Sembiance writes "I've been working on a C/C++ source code search database for the past year. It has recently surpassed 275 million lines of searchable open source C/C++ code. The search engine is C/C++ syntax aware so you can search for specific elements such as functions, macros, classes, comments, etc. The site is built upon many open source products including: MySQL and Lucene for the database, CodeWorker to parse the code, PHP and Apache for the website and GeSHi for syntax highlighting.
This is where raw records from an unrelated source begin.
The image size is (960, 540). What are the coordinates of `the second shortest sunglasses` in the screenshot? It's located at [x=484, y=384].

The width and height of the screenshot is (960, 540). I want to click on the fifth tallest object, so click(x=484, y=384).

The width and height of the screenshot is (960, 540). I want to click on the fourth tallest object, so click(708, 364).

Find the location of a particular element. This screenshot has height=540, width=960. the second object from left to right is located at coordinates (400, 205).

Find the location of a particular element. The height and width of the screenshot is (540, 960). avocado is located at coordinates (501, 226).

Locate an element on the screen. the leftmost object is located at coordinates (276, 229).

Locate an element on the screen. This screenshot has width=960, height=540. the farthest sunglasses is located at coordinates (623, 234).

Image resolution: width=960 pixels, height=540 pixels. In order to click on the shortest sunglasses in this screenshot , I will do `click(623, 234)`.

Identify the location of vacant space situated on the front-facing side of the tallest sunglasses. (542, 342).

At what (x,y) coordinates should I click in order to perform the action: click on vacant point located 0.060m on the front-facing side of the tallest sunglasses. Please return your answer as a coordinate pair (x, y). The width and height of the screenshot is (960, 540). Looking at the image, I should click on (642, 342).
I'm currently looking for suggestions on what sort of 'interesting statistics' I could create from 275+ million lines of open source C/C++ code."

6 of 328 comments (clear)

Min score:

Reason:

Sort:

Hit Refresh by everphilski · 2005-12-05 05:44 · Score: 4, Informative

Just hit refresh and the webserver won't get the HTTP_REFERRER (granted you'll have to manually delete the text file he serves you)

-everphilski-
Re:What? Millions of code? by tgd · 2005-12-05 05:49 · Score: 4, Informative

Its a searchable database OF code from other products, containing 275 million lines you can search across.

Its not a searchable database written in 275 million lines of code.
How about a potential buffer overflow index? by raddan · 2005-12-05 06:07 · Score: 4, Informative

You can start by seeing how often people use gets(), strcpy(), strcat(), etc... Look for all the fun little common mistakes that people make.
Re:Please check for this: comma in brackets in C++ by chris+macura · 2005-12-05 06:29 · Score: 4, Informative

Yes, they are. But from an OOP standpoint, it's impossible to create a datastructure that "knows" you're using the [] operator twice. So if you overload the [] operator in an array structure, to get multi-dimensional arrays, you have to nest single dimensions arrays, which is almost always inefficient because the rows (or columns, depending on whether you're row major, or column major) are lying around the RAM (depending on where they were allocated) , rather than a continous chunk like with C. In other words, you can't do something like this in C++: class SmartArray { public: SmartArray(int height, int width); int operator(const int &x, const int &y) const; // ... }; ... SmartArray a(5, 5); a[12, 13];
Re:Interesting stats by moosesocks · 2005-12-05 07:05 · Score: 4, Informative

How many lines contain expletives?

for your reading pleasure.... the linux kernel fuck count

--
-- If you try to fail and succeed, which have you done? - Uli's moose
Re:Choice of db? by Sembiance · 2005-12-05 08:18 · Score: 4, Informative

I've used MySQL in the past for some projects at work, where the number of rows were several hundred million and ran with no problems so I knew it was capable of large row numbers.

I initially used their FULLTEXT indexing as well, but it dies a horrible death with a large number of rows or search terms. (The developers that live in #mysql on Freenode confirmed this)

So I had to hand off searching to Lucene, which worried me a great deal (being java) but as folks tell me 'Java is not slow'.
They are right, Java is very fast at handling the searching and I've been very impressed.
Most searches in the Java database only take one or two seconds.
The MySQL query/join for additional info take another 4 or 5 seconds.

Most searches take about 8 seconds to come up, even under no load.

I simply don't have enough RAM to keep the necessary MySQL indexes in RAM and use index only queries.